### [What you will do]
Write out nothing except the lines of the entries below, from the first through the one containing "0: (909, 289)", exactly and without pictures.

----------------

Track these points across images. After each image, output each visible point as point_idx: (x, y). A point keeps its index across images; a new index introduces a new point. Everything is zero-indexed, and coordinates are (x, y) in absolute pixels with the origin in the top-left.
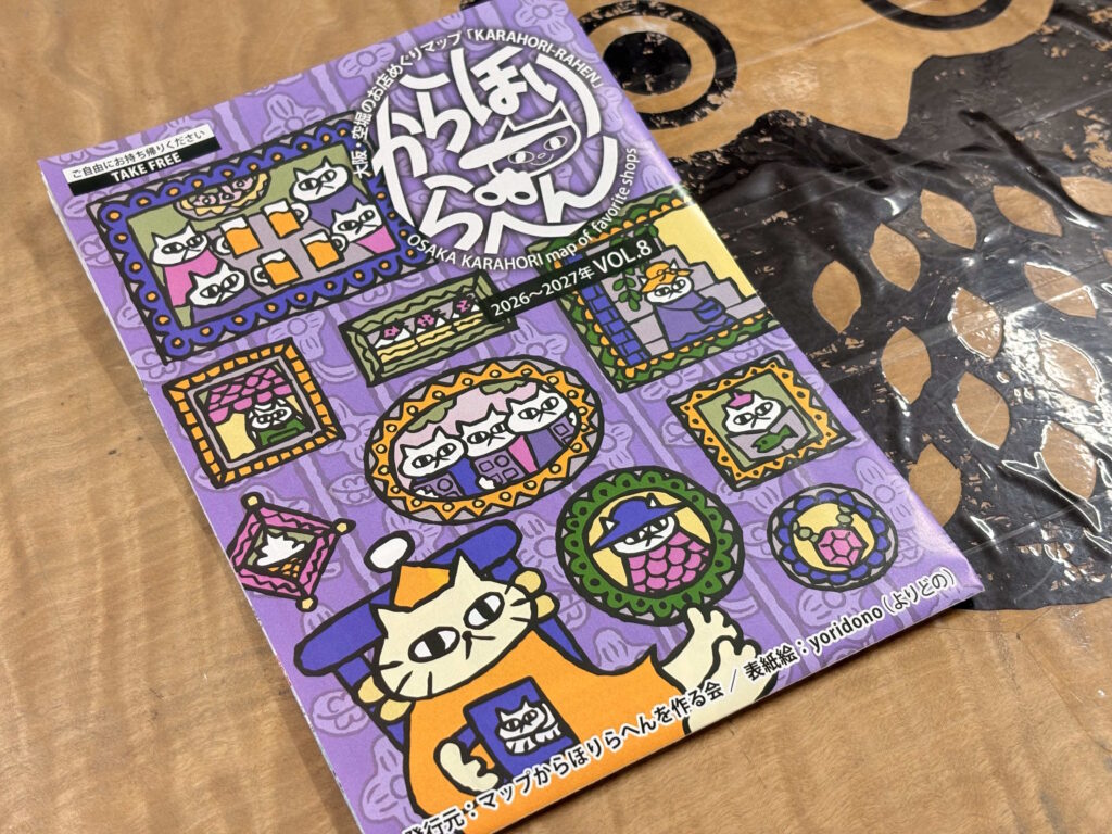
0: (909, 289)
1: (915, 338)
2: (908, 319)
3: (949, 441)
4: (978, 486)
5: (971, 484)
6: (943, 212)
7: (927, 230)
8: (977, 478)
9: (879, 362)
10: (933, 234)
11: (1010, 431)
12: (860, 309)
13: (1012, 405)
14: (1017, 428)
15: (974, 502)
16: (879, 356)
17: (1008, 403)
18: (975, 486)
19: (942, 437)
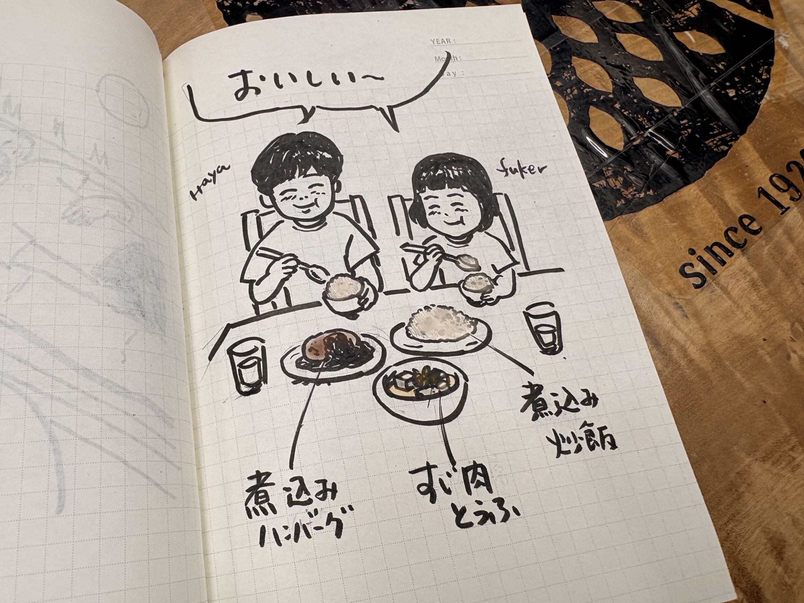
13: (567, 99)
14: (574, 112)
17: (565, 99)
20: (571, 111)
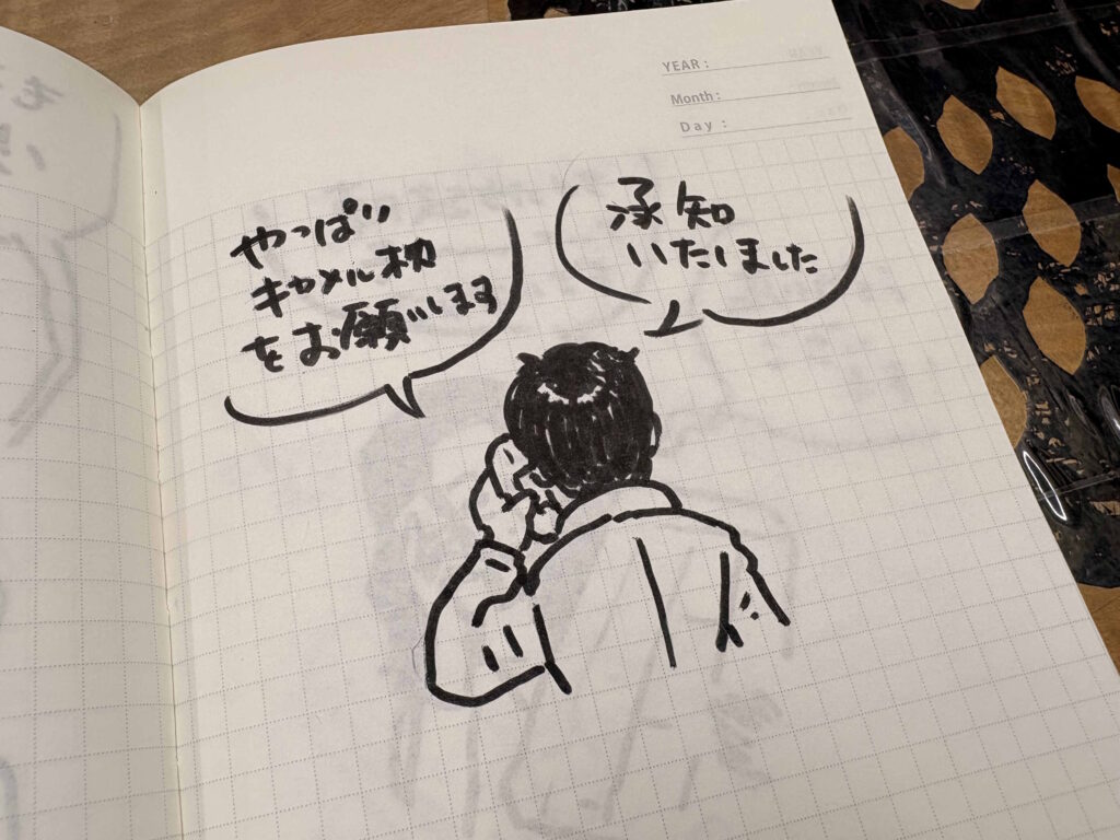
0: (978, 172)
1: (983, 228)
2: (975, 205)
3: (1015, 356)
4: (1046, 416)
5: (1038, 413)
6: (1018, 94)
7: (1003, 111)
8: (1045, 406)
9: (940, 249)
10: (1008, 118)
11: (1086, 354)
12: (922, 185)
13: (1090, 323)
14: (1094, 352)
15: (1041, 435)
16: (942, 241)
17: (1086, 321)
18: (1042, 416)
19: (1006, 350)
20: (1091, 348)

----------------

### [Solution]
Track these points across images. After each image, output each visible point as point_idx: (x, y). A point keeps its index across images; a new index introduces a new point. Everything is zero-indexed, and coordinates are (x, y) in absolute pixels with the origin in the top-left.
0: (909, 289)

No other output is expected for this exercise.